Por eso mi regalo a los contrayentes sería una foto que seguramente Dalda, el fotógrafo de Palacio de La Zarzuela no le ha enseñado nunca a Don Felipe y dudo mucho que éste reparara en ella cuando mi buen amigo Manuel Silva, por aquel entonces director de Efe gráfica, le enseñó el poderoso archivo de fotos que posee la agencia sobre su real persona.

Está tomada el día del bautizo del Príncipe. Y en ella se ve a la Infanta Elena, una niña de cinco años llena de lazos para la ocasión que se entretiene como puede en ese evento demasiado protocolario para una niña. Y se entretiene tirando de los flecos de la borla del fajín de general con el que va vestido Francisco Franco, testigo del acto sacramental e infortunadamente -para él- colocado a la derecha de la hija primogénita del entonces Príncipe Don Juan Carlos. Habrá también cintas del archivo del NO-DO que darán más detalles de la secuencia.
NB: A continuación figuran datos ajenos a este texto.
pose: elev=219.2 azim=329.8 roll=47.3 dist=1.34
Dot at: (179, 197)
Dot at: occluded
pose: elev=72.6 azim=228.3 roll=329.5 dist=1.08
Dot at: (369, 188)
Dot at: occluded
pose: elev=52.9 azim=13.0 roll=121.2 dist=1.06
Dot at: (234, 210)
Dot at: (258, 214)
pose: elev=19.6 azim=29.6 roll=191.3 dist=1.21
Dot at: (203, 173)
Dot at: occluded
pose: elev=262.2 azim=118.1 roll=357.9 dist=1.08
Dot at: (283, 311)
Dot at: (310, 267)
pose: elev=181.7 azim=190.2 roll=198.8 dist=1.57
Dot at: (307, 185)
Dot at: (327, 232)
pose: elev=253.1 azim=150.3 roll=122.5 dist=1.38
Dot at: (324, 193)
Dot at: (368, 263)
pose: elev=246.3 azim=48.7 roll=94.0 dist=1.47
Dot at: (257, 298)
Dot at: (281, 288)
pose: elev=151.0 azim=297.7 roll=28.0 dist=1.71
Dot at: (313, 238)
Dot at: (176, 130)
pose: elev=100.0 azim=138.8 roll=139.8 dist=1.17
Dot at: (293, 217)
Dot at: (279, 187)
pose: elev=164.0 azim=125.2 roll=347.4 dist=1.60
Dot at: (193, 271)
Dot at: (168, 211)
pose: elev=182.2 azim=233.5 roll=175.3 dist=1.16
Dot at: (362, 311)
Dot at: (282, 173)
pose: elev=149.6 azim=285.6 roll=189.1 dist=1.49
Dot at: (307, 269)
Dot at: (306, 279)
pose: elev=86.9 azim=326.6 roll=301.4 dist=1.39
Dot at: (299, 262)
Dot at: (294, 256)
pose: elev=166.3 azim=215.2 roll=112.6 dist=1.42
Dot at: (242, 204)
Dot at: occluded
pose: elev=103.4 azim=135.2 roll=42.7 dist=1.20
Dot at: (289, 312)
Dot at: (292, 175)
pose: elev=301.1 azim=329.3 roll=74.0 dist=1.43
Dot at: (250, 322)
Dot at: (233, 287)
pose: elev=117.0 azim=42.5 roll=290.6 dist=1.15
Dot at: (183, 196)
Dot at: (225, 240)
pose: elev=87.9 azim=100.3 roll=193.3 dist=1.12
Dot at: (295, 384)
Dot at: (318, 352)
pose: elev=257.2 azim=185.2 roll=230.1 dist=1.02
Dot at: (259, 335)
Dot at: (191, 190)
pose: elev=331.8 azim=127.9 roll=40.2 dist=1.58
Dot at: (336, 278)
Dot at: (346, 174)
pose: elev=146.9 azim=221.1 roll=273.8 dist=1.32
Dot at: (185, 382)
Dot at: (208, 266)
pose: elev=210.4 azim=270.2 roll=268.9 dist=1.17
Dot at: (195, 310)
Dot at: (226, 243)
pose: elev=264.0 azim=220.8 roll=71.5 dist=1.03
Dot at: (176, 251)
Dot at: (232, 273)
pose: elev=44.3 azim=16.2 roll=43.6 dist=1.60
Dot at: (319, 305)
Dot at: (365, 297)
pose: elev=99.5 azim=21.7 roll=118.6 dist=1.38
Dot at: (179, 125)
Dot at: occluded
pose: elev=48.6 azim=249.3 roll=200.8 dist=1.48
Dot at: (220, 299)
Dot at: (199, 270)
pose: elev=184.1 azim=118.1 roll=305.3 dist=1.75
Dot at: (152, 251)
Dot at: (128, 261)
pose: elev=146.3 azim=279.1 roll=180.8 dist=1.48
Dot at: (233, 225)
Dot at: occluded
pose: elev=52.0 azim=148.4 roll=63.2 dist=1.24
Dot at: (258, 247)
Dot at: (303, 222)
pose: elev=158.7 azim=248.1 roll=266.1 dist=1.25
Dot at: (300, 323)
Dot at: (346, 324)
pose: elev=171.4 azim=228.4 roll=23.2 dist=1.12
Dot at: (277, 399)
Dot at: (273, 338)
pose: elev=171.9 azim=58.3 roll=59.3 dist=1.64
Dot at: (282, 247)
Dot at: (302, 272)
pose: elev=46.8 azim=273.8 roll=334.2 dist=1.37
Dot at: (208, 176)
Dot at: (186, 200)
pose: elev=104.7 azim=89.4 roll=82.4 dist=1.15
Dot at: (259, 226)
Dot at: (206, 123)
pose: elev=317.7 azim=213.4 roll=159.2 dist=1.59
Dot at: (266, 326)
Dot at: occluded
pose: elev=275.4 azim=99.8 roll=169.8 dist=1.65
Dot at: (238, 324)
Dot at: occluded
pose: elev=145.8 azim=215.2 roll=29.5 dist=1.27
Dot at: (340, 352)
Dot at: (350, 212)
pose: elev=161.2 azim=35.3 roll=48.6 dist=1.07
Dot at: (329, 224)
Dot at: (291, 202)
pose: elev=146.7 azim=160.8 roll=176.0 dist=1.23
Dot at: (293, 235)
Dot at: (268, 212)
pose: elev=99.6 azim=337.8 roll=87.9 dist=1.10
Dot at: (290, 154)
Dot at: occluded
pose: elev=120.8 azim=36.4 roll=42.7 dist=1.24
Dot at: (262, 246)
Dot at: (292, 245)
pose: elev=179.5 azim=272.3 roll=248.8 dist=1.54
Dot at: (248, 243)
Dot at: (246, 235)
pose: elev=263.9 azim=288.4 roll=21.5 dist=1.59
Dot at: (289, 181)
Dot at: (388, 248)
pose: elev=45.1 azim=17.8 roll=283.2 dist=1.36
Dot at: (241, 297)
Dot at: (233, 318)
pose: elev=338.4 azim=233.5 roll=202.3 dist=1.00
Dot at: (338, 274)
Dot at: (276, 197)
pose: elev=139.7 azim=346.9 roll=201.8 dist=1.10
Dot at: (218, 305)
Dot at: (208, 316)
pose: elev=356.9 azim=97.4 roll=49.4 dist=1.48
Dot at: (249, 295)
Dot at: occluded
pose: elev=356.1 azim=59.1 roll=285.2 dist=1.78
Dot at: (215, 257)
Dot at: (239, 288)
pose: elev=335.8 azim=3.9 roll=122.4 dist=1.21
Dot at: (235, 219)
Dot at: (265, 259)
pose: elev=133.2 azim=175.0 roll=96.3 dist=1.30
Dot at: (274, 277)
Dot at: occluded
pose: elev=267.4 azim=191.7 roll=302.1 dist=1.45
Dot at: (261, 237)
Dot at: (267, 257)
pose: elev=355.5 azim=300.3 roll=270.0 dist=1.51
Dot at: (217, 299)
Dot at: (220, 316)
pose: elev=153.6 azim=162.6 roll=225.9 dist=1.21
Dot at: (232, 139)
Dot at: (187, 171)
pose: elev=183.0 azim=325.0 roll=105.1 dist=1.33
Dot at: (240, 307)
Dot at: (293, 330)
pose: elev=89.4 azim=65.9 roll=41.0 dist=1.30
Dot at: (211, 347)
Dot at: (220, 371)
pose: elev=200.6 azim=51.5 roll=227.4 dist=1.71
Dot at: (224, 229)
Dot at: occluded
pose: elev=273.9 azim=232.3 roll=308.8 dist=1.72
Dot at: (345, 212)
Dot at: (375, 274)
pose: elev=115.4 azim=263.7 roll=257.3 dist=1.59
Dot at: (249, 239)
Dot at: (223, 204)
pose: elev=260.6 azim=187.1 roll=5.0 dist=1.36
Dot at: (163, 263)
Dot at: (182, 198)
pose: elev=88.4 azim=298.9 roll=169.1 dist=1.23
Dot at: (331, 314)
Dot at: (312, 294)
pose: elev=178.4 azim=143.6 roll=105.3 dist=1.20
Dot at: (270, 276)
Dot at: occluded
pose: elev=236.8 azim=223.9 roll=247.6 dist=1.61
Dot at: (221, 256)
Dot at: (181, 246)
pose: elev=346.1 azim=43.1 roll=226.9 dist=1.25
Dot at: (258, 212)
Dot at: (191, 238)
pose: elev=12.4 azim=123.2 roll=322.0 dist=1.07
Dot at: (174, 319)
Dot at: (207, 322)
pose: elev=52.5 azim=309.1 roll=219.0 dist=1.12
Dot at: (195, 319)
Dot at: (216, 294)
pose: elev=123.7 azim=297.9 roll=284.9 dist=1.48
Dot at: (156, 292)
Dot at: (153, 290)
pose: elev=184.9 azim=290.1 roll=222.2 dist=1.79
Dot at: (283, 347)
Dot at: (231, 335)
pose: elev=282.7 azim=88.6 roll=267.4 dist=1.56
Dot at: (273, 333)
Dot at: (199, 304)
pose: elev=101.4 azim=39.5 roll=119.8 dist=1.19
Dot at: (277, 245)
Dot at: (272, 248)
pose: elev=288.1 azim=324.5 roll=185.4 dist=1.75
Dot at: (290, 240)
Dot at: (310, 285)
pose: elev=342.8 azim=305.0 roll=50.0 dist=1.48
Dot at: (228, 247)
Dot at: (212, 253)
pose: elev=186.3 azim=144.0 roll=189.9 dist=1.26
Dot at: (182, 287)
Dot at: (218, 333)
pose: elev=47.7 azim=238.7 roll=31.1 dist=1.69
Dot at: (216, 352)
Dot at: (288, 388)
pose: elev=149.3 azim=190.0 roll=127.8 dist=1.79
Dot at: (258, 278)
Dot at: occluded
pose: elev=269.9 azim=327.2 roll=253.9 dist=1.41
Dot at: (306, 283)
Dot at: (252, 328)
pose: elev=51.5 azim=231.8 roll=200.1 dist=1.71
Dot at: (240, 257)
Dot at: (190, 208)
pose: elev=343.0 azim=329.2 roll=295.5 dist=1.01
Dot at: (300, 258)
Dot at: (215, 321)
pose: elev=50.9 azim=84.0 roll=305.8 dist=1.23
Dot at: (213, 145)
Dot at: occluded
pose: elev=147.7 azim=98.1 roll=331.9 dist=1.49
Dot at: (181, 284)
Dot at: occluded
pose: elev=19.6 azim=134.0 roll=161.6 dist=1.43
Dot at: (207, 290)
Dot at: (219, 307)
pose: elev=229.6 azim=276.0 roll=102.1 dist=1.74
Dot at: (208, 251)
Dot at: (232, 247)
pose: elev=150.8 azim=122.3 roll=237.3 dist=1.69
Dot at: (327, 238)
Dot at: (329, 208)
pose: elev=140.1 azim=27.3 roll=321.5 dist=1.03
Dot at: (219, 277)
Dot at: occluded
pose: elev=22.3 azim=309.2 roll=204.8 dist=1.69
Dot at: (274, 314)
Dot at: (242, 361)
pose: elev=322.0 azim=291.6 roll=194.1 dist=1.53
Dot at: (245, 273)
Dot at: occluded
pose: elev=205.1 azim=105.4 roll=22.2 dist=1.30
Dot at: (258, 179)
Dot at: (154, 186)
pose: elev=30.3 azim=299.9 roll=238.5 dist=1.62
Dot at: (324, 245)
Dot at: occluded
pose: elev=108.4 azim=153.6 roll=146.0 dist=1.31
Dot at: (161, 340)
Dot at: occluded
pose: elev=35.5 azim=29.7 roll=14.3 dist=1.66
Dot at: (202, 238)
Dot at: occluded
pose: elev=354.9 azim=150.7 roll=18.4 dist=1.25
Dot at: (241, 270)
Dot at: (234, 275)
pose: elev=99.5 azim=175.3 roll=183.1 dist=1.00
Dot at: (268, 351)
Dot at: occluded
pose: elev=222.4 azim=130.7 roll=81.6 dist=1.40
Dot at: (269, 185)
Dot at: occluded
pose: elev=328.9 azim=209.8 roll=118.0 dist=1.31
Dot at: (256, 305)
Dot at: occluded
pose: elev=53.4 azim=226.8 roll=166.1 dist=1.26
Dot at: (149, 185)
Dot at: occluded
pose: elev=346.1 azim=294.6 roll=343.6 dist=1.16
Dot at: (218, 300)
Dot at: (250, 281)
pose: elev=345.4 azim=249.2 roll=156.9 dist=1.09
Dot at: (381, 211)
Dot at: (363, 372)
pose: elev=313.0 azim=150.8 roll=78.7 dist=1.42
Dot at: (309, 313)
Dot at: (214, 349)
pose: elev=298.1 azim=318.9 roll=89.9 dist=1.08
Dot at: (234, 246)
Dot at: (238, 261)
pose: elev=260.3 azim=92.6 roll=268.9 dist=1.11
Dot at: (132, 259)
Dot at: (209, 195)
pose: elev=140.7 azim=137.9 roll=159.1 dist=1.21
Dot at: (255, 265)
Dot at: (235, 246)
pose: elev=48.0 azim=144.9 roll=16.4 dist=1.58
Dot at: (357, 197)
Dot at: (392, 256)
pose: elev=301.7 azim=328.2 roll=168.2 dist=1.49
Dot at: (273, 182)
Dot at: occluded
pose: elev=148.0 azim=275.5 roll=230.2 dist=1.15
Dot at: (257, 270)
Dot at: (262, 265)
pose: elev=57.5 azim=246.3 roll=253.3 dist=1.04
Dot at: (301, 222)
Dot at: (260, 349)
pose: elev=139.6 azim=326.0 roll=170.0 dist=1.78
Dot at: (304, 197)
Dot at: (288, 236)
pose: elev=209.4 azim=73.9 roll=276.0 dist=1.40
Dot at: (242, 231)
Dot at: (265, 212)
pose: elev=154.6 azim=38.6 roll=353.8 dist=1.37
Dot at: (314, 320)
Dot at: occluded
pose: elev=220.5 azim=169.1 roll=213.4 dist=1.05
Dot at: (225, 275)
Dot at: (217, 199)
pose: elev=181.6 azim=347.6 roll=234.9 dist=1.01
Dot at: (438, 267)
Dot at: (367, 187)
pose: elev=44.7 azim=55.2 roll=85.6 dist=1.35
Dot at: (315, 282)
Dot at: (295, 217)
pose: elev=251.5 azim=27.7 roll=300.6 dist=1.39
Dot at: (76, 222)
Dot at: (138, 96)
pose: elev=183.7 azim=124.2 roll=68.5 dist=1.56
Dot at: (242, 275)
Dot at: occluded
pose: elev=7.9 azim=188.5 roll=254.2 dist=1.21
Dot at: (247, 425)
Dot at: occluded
No se trata de aguar la fiesta a los Príncipes de Asturias ni de recordarles todos los días que vean la instantánea que fue el dictador quien volvió a traer la Monarquía a España. Esta Monarquía debe su existencia ahora al voto de los ciudadanos al refrendar la Constitución. Pero sí es un recordatorio de todo el largo caminar de sus padres desde una dictadura a la democracia en la que el rey Juan Carlos se tuvo que batir el cobre muchas veces para hacer que los ciudadanos aceptaran que esta institución secular siga aún vigente porque es útil para los ciudadanos: lo fue para hacer la transición y para defender y consolidar la democracia. Y lo será mientras se siga ganando a la gente día a día.

Letizia, su futura esposa, puede ilustrar muy bien al Príncipe de lo efímero de la gloria, de la que es una buena muestra la TV. Basta trabucarse un día, decir mal una frase, para que salgas del plató pensando que todo el país está diciendo eso de "no sabe hablar" o, lo que es peor, "no sabe de lo que está hablando". Y al cuerno años de buen hacer ante las cámaras.

Pues eso. Póngase un marco de plata a la foto y envíese al Palacio de la Zarzuela, Casa del Príncipe. Inclúyase una tarjeta deseando mucha felicidad a los novios por el bien de todos.